▸ **Source**
---

"Tu n'as que trop d'eau , pauvre Ophélie, et je retiens mes larmes" — Hamlet, acte IV scène 7

La pièce Ondine, de Jean Giroudoux, mise en scène en 1939 par Louis Jouvet, réinventait ce mythe nordique ancestral d’une Lorelei, d’une nymphe-naïade qui attire vers l’eau au travers du personnage d’une jeune fille, ses parents et sa cour, son amour Hans et la menace du Roi des Ondins. Pleine d’humour, d’onirisme et d’originalité, cette pièce de théâtre m’avait émue, et la réinvention de ce mythe dans le film allemand Ondine de Christian Petzold, me séduisait a priori.


Cette réinvention partait bien : dans une esthétique léchée et lumineuse, au coeur d’un Berlin ultra-contemporain, Ondine, interprétée par Paula Beer — qui, pour ce film a reçu un Ours d’Argent de la Meilleure actrice à la Berlinale, déambule et rencontre l’amour dans la personne d’un scaphandrier, quand l’eau et les puissances aquatiques semblent de plus en plus la troubler. Drôle de synopsis, mais qui s’ancre, sans aucun doute, dans la réinvention de ce mythe, cliché et intemporel car universel et séduisant, d’une femme-naïade, attirante et marine.

---

▸ **Entrées extraites**
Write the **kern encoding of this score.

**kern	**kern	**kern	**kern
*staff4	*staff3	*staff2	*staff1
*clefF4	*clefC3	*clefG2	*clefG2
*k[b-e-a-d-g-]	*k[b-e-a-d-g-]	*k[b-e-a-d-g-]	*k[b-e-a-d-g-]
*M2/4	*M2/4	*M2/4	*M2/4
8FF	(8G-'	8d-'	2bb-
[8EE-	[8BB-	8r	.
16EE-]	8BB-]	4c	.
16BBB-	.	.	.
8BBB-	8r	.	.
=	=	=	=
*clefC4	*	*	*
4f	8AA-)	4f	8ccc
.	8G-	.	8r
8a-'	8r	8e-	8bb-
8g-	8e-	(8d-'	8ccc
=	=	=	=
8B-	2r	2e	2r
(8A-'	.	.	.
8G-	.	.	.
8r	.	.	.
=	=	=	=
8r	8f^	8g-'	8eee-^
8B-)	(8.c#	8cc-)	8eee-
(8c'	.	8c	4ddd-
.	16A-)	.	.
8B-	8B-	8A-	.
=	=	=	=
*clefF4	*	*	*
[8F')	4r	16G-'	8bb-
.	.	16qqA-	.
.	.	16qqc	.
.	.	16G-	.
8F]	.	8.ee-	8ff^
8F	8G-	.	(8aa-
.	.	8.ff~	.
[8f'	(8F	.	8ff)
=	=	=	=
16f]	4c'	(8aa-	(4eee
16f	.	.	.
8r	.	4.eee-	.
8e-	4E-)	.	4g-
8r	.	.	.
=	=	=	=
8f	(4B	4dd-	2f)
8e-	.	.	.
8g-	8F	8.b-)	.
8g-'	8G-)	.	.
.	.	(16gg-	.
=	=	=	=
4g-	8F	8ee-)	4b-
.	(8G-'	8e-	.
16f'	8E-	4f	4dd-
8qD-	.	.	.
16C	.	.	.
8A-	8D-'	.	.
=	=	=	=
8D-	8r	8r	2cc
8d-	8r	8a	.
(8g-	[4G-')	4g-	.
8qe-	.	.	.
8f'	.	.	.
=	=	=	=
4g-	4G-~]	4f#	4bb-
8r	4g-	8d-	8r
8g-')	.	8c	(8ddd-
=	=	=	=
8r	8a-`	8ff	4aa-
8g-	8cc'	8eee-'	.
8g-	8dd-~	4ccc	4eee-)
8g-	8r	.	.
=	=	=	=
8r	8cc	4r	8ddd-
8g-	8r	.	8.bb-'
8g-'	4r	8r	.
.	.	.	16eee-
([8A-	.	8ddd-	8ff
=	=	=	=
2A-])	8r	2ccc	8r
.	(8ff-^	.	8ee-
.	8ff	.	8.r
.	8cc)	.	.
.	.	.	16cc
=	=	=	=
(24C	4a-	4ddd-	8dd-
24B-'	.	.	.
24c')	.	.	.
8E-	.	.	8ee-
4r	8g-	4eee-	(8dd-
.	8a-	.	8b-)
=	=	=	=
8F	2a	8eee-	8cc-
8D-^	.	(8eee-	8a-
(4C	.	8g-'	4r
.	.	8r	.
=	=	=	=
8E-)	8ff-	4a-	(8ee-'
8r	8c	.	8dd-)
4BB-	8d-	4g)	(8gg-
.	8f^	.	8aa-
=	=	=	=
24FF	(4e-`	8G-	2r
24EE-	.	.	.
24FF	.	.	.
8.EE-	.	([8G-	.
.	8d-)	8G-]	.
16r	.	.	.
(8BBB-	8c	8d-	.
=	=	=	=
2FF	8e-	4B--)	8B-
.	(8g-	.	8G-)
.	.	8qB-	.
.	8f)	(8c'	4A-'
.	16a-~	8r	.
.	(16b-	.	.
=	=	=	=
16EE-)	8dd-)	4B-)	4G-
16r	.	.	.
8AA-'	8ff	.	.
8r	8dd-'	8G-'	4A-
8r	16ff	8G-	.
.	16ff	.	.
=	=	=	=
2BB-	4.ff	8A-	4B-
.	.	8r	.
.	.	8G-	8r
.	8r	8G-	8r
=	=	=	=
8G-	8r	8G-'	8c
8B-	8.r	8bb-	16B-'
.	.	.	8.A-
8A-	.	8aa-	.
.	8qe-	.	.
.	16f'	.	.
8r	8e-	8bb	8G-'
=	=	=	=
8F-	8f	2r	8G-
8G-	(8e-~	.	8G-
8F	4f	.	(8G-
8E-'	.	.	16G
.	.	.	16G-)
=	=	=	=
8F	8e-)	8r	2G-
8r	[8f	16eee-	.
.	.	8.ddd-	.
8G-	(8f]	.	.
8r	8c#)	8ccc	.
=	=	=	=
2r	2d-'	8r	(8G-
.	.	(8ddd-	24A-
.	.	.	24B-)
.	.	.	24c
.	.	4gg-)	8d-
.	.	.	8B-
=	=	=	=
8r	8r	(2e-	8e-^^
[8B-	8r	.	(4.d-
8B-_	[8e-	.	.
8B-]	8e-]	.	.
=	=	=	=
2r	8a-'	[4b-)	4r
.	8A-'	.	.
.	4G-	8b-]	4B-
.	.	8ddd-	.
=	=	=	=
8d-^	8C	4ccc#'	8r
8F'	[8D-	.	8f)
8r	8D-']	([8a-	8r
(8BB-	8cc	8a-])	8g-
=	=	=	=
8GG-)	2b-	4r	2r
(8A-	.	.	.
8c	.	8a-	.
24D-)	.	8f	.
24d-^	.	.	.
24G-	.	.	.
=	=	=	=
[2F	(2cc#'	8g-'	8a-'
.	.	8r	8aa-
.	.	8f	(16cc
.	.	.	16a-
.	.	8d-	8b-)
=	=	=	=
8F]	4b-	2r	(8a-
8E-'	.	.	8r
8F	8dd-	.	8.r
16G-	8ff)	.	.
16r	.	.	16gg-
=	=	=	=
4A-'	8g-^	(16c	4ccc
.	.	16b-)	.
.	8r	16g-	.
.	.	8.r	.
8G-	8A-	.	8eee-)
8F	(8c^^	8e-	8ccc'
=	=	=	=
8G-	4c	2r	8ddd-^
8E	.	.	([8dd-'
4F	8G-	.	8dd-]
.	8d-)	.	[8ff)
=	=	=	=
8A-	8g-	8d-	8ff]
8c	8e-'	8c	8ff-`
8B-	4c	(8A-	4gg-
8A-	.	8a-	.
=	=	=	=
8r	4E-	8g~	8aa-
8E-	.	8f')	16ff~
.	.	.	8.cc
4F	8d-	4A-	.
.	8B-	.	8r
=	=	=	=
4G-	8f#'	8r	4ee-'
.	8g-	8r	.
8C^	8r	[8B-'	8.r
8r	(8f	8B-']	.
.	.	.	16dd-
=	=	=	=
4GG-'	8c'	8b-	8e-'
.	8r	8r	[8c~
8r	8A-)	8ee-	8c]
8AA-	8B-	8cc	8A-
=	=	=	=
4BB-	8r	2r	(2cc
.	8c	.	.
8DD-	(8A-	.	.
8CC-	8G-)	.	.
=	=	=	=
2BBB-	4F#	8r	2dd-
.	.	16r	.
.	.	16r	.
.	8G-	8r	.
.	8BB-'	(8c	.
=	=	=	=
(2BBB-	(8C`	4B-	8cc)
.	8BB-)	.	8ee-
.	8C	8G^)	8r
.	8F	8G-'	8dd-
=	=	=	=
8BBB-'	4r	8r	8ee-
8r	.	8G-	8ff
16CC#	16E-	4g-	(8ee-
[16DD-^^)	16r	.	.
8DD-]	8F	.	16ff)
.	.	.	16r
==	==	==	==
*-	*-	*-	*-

---

▸ **Tâche demandée A**
Relevez dans la critique toutes les personnes présentées comme auteur, metteur en scène, réalisateur ou interprète.
▸ **Tâche demandée B**
Recopiez le passage de la critique qui commence à « Cette réinvention partait » et se termine à « attirante et marine. » inclus.
▸ **Tâche demandée C**
D'après la critique, quelle récompense Paula Beer a-t-elle obtenue pour ce film ?

▸ **Réponse complète A**
Jean Giroudoux, Louis Jouvet, Christian Petzold, Paula Beer

▸ **Réponse complète B**
Cette réinvention partait bien : dans une esthétique léchée et lumineuse, au coeur d’un Berlin ultra-contemporain, Ondine, interprétée par Paula Beer — qui, pour ce film a reçu un Ours d’Argent de la Meilleure actrice à la Berlinale, déambule et rencontre l’amour dans la personne d’un scaphandrier, quand l’eau et les puissances aquatiques semblent de plus en plus la troubler. Drôle de synopsis, mais qui s’ancre, sans aucun doute, dans la réinvention de ce mythe, cliché et intemporel car universel et séduisant, d’une femme-naïade, attirante et marine.

▸ **Réponse complète C**
Un Ours d'Argent de la Meilleure actrice à la Berlinale.